His eyes locked with hers, silently questioning. “I bought a bottle of champagne at the airport before I caught a taxi to the reception. I was going to give it to Matt as a wedding gift.
Or crack him over the head with it, I’m not sure which.” She twisted her fingers together to keep from fidgeting. “But it was a long ride, and I was upset. I must have gotten thirsty.”
She saw his mouth pull together as he fought a laugh.
“You opened a bottle of champagne in a cab?”
“The driver might have helped. I think he was hoping it would calm me down.”
“It didn’t calm you down,” he said.
She wished she could curl up on the floor and slip into a coma so she wouldn’t have to face any further humiliation.

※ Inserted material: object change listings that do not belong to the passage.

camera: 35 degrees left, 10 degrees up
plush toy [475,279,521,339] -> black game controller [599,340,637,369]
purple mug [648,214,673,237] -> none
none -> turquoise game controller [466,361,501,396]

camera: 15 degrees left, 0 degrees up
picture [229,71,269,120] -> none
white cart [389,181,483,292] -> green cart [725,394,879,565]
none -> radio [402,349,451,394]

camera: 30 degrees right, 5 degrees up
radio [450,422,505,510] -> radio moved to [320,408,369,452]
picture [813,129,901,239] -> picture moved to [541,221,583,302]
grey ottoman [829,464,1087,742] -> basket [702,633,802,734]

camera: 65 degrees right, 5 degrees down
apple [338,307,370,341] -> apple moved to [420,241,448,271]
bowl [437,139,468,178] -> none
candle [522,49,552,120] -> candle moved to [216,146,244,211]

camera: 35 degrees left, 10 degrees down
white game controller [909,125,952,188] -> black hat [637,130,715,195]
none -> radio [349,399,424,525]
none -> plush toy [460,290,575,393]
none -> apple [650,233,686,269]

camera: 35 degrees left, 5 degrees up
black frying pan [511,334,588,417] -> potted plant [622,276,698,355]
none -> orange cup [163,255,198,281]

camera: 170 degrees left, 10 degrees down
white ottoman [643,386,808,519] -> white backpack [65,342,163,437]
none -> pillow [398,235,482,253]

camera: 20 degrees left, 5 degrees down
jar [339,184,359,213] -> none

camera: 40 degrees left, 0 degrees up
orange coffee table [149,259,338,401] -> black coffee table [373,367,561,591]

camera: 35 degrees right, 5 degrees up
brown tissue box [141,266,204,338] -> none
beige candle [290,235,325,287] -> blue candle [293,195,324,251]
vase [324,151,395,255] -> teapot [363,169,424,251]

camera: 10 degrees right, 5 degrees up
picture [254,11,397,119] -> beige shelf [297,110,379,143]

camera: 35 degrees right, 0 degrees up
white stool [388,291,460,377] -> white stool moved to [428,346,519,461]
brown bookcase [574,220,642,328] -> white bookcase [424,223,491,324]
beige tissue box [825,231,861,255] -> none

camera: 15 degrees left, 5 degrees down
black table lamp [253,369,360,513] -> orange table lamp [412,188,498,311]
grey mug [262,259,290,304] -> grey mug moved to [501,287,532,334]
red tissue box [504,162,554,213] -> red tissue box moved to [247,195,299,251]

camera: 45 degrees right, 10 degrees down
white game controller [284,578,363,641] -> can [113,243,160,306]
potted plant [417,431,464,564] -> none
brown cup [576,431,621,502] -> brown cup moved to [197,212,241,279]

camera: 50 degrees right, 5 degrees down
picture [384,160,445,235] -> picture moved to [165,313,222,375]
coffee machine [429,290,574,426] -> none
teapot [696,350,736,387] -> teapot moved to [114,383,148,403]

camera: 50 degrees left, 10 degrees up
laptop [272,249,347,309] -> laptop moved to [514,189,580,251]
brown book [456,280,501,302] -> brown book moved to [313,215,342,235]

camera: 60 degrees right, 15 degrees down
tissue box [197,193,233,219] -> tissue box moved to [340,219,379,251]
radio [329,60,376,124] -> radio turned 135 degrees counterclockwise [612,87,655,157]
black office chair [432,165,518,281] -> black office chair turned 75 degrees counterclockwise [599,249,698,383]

“You’d be a better judge of that than I would. I don’t really remember much after that.”
“Would you like me to fill in the rest?” he asked charitably.
She groaned. “All right,” she said slowly, reluctantly. “As long as you promise to bury my body afterward. Somewhere no one will find it. Maybe then the humiliation will die with me.”
He chuckled again, shifting on the stool. “It wasn’t as bad as all that,” he assured her. “The talk will die down in ten or twenty years.”